Gliesmarode

Geplündert, verwüstet, niedergebrannt

Wappen von Gliesmarode

Mit der Magniurkunde findet auch Gliesmarode 1031 seine erste urkundliche Erwähnung. Abgeleitet vom Personennamen Glismoth (glisian = glänzen, mod = Mut, roth = roden) entsteht der Ortsname Glismoderoth. Im Laufe der Jahrhunderte wird er häufig abgewandelt. Mundartlich, also plattdeutsch, sagte man noch zu Beginn des 20.Jahrhunderts "Glissenroe".

Ob es sinnvoll war, so nah an der Stadt zu roden, wird besonders im späteren Mittelalter gefragt worden sein. Denn bei den Kriegen zwischen den Truppen des Herzogs und denen der Hansestadt ist Gliesmarode zwischen 1492 und 1606 mehrmals geplündert, verwüstet und niedergebrannt, aber immer wieder aufgebaut worden. Mal soll man die Herzoglichen, mal die Braunschweiger unterstützt haben.

Groß kann die Unterstützung nicht gewesen sein. Denn nach der Dorfbeschreibung des Klosterdorfs Gliesmarode stellt H.A.Boden 1754 fest, dass die Dorfschaft aus 84 Einwohnern und 11 Feuerstellen auf 9 Höfen besteht.

Inzwischen war längst, schon 1226, das Dorf in den Besitz des Klosters Riddagshausen gekommen. Die Arbeiter der Mönche legten Entwässerungsgräben (Mittelriede) und einen Wirtschaftshof (an der Wabe) mit Wassermühle an. Etwas später wurde aus Wabe und Mittelriede die Landwehr, die vornehmlich Vieh, Weiden und Felder der Städter schützen soll. Um 1406 liest man erstmalig vom Gliesmaroder Thurm, einem Befestigungswerk.

Durch die Ablösung der Feudalverhältnisse 1832 kamen die Bauern im Braunschweiger Land zu bescheidenem Wohlstand. Ihre Produkte mussten verarbeitet und veredelt werden. Handwerker kamen in den Ort. 1885 wohnten schon 530 Einwohner in 40 Wohngebäuden. Es gab 14 Hofstellen.
────────────────────
### ZU ERLEDIGEN:
1) Übersetze den folgenden Satz aus dem Text über Gliesmarode ins Englische: „Durch die Ablösung der Feudalverhältnisse 1832 kamen die Bauern im Braunschweiger Land zu bescheidenem Wohlstand.“
2) Schreibe den Text über die Geschichte von Gliesmarode im Anschluss an seinen letzten Satz weiter.
────────────────────
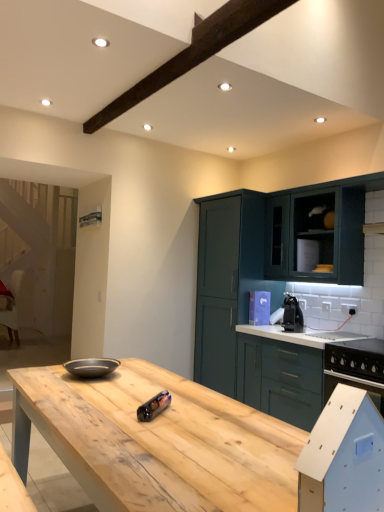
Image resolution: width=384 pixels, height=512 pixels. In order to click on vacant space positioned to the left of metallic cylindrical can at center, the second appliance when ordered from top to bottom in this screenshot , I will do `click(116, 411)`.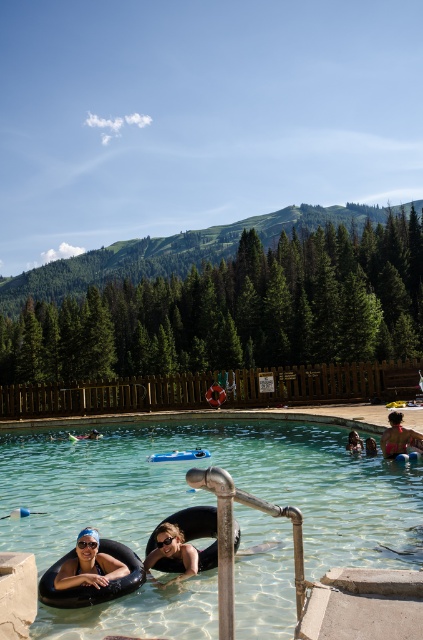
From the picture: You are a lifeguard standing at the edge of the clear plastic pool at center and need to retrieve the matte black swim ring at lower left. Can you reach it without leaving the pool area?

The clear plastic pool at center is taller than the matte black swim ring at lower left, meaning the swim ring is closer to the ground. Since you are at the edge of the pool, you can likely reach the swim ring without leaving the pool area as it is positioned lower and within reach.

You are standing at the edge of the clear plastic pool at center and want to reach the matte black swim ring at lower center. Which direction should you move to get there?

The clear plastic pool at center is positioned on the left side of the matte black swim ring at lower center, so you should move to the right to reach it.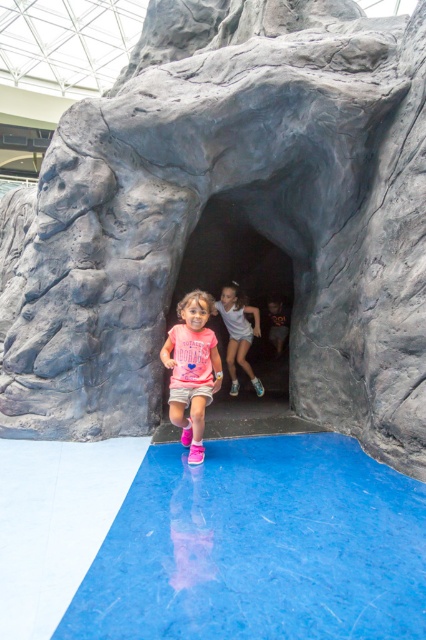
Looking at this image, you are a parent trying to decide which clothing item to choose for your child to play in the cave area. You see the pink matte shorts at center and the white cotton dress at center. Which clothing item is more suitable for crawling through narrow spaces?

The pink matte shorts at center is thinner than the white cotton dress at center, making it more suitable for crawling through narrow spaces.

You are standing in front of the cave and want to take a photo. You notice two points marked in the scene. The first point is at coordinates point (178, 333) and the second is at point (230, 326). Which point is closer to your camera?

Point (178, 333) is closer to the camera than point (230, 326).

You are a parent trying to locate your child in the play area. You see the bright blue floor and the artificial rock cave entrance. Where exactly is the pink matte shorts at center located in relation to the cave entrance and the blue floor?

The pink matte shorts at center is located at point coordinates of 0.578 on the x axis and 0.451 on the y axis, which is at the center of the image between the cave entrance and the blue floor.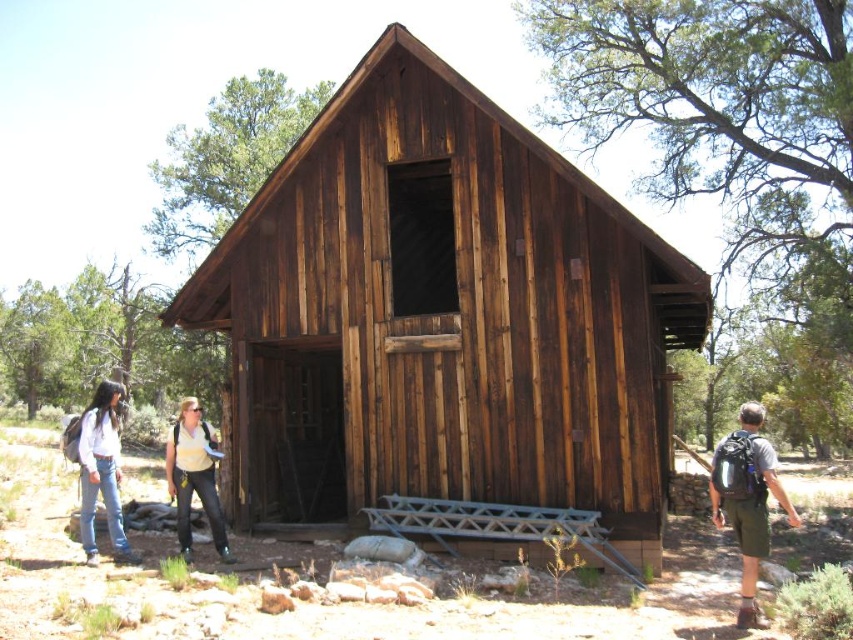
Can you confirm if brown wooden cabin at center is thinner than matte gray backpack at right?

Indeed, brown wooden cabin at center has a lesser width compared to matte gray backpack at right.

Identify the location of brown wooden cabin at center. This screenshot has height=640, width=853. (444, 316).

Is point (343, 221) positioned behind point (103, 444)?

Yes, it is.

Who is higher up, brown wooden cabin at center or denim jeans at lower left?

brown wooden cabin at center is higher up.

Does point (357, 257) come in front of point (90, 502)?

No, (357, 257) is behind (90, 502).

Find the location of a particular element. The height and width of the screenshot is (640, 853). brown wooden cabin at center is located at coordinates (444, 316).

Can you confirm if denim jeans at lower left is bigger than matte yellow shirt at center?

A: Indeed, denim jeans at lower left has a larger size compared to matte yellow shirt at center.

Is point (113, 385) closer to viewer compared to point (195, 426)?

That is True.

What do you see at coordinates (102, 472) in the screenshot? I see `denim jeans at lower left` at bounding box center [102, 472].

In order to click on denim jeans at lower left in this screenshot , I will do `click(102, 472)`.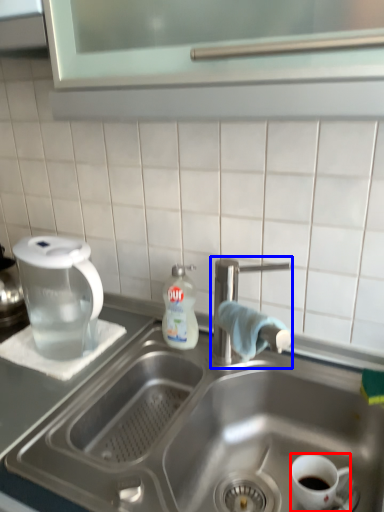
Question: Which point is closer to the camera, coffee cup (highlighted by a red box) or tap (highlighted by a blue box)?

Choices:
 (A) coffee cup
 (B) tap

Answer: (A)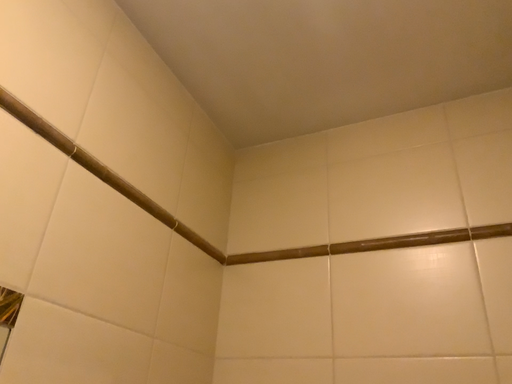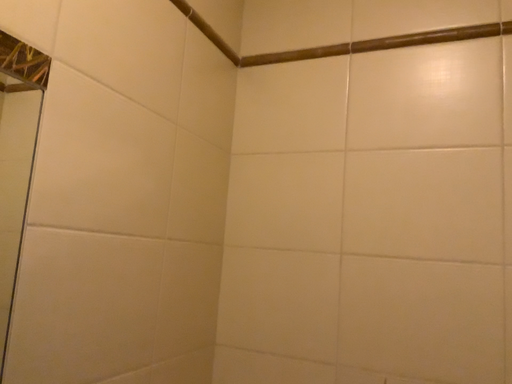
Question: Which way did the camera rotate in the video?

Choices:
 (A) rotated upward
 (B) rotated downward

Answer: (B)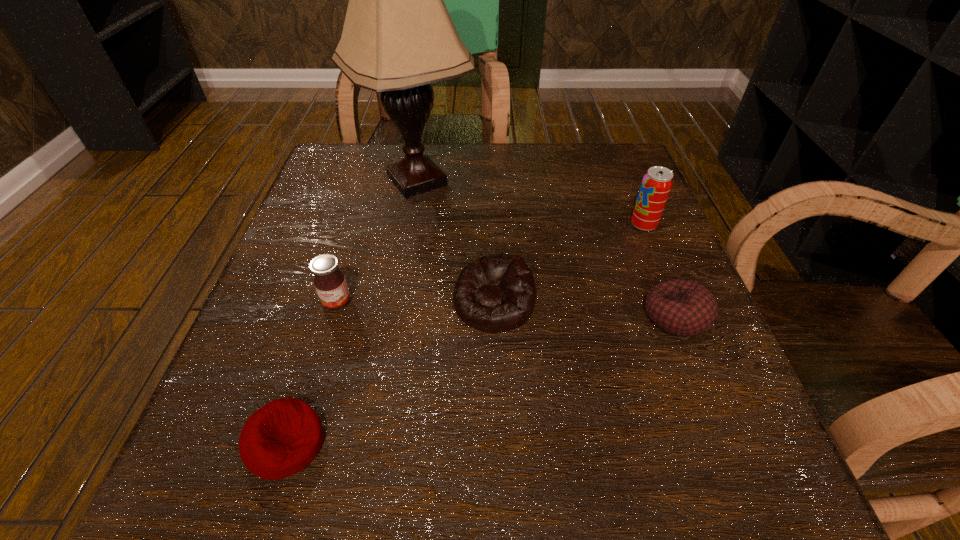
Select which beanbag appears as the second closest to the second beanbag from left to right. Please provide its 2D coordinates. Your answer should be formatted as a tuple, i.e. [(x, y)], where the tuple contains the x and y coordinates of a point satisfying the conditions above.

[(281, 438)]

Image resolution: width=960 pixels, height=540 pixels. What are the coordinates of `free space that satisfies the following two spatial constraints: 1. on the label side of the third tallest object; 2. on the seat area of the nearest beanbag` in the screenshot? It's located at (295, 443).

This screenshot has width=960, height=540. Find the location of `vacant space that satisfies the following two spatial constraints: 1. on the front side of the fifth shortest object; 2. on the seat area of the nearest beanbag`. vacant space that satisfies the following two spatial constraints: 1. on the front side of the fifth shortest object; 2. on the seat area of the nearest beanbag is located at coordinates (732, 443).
────────────────────
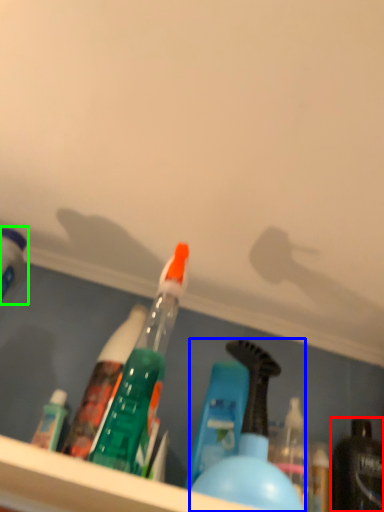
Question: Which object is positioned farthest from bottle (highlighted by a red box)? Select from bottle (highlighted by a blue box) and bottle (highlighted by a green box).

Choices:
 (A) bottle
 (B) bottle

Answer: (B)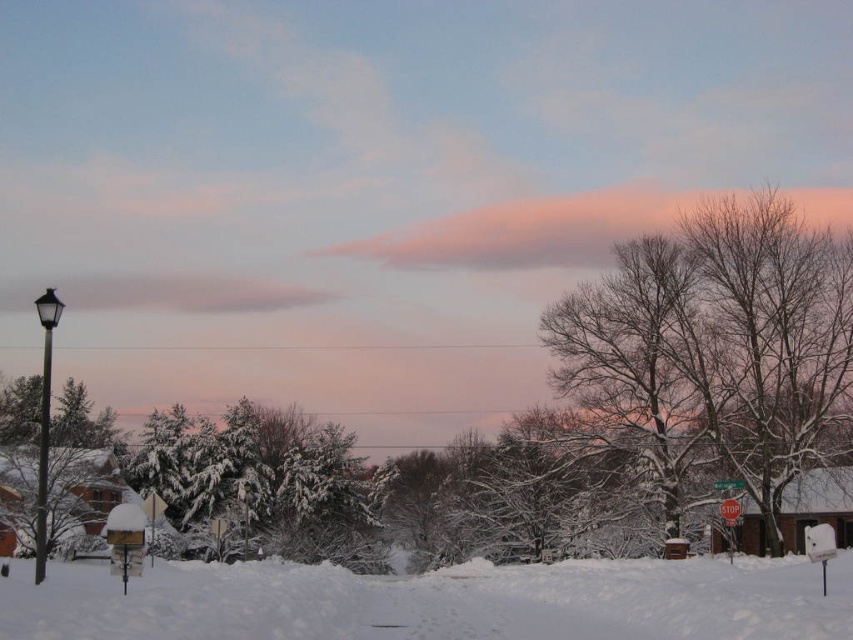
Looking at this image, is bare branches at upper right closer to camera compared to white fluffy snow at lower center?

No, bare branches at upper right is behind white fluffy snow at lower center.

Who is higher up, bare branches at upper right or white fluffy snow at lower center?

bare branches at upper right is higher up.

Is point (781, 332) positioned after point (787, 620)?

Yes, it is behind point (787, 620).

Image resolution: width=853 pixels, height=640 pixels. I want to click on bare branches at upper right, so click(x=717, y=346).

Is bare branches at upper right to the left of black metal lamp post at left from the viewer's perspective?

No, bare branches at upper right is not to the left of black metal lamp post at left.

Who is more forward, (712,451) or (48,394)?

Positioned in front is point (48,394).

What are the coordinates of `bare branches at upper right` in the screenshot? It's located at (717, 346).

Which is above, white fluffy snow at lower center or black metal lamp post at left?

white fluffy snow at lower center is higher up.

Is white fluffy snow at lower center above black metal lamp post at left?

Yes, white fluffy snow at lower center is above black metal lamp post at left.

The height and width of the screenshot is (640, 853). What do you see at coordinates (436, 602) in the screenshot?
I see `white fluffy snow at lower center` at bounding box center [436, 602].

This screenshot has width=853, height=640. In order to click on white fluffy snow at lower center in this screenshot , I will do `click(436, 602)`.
────────────────────
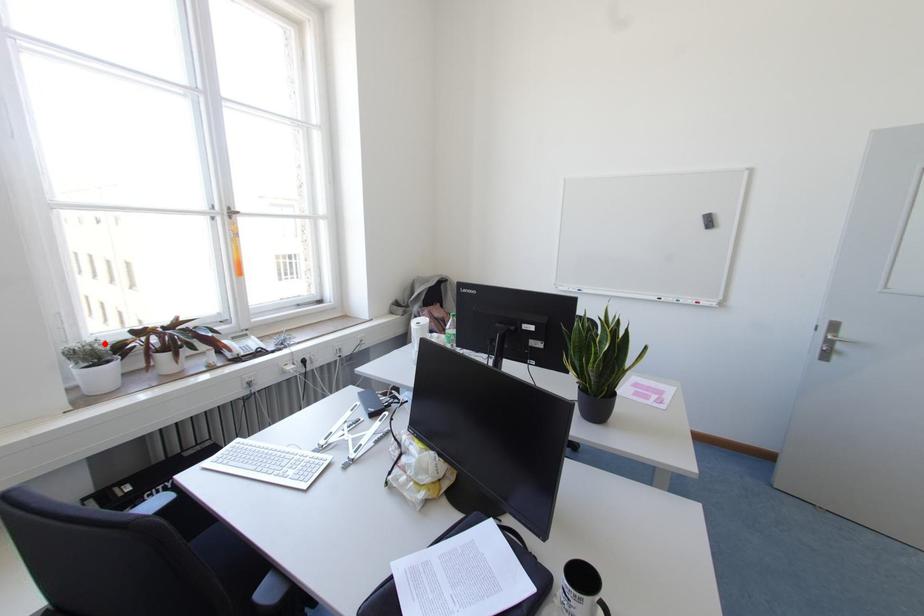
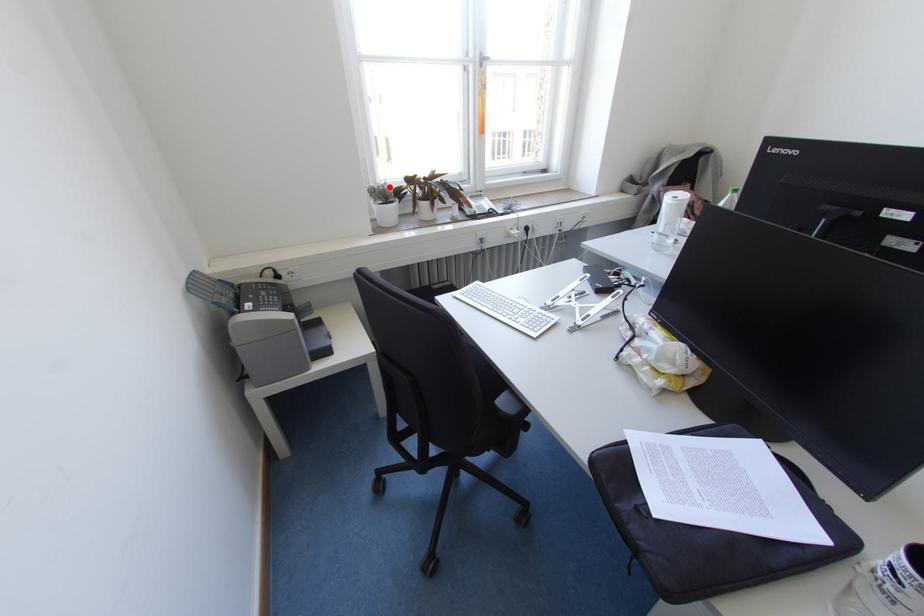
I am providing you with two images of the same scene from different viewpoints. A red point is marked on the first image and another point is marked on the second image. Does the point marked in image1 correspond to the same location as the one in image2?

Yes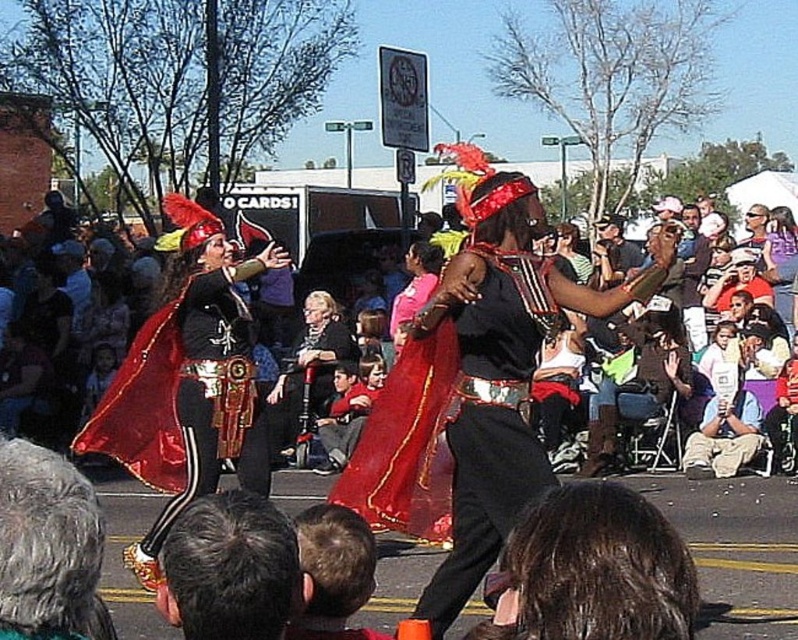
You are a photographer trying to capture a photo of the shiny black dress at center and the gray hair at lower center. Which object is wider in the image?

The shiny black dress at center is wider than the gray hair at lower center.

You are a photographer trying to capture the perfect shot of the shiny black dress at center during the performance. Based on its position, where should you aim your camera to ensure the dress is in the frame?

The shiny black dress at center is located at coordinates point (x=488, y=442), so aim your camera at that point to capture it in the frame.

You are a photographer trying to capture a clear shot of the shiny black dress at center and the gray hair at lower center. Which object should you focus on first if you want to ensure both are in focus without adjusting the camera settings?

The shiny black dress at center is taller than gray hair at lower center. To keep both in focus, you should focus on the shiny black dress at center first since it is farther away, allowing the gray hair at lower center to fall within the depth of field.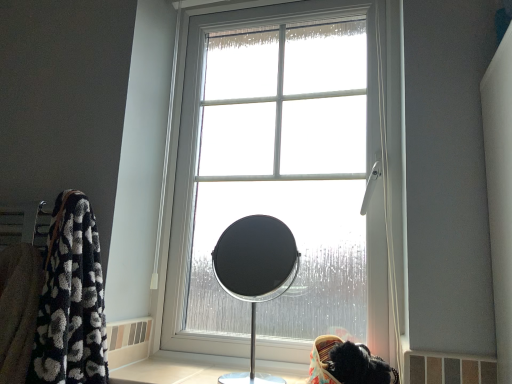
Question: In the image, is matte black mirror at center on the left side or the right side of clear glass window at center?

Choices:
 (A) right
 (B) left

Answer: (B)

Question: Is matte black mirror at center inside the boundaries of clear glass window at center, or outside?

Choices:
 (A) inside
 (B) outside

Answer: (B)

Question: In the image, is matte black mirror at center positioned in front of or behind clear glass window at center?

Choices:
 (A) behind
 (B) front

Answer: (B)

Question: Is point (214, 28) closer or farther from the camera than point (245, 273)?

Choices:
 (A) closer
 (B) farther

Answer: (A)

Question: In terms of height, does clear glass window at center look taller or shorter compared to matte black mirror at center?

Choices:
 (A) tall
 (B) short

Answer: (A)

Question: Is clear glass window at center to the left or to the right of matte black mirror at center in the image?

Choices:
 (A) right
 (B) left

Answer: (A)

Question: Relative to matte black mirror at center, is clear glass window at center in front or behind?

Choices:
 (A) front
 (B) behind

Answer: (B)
────────────────────
### LÖSUNGEN JE AUFGABE:
1) Through the abolition of feudal relations in 1832, the farmers in the Brunswick region attained modest prosperity.

2)
1878 teilten zwei Schlachter aus der Schöppenstedter Straße dem Gemeindevorsteher mit, dass sie Land gekauft hätten und ein Fabrikgeschäft für Wurst- und Fleischwaren eröffnen wollten. Denecke und Himmel, später Struck und Witte prägten den Begriff der Braunschweiger Wurst. 1904 eröffneten die Studienfreunde Pelz und Nagel das Libra-Werk und produzierten Absackwaagen für Schüttgüter. Ein paar Jahre später, 1915, verlegte die Firma Voigtländer ihren Betrieb für optische Geräte in Etappen aus der Campestrasse nach Gliesmarode.

Nicht nur die weit über die Landesgrenzen bekannten Firmen  brauchen Verkehrsanschlüsse. Drei Eisenbahnen legten ihre Strecken über Gliesmarode und im Schatten ihrer drei Bahnhöfe entstanden Sägewerke, Kohlenhandlungen, Dünger-, Blechwaren-, Eisenbeton- und Konservenfabriken. 1905 lebten 1171 Einwohner in 83 Wohngebäuden.

Und alle, alle brauchten Trinkwasser. Das kam bisher aus den grundstückseigenen Brunnen. Als die Städter am Bienroder Weg das durch Tiefbohrungen erschlossene zweite Wasserwerk in Betrieb nahmen, fielen 1907 in Gliesmarode alle Brunnen trocken.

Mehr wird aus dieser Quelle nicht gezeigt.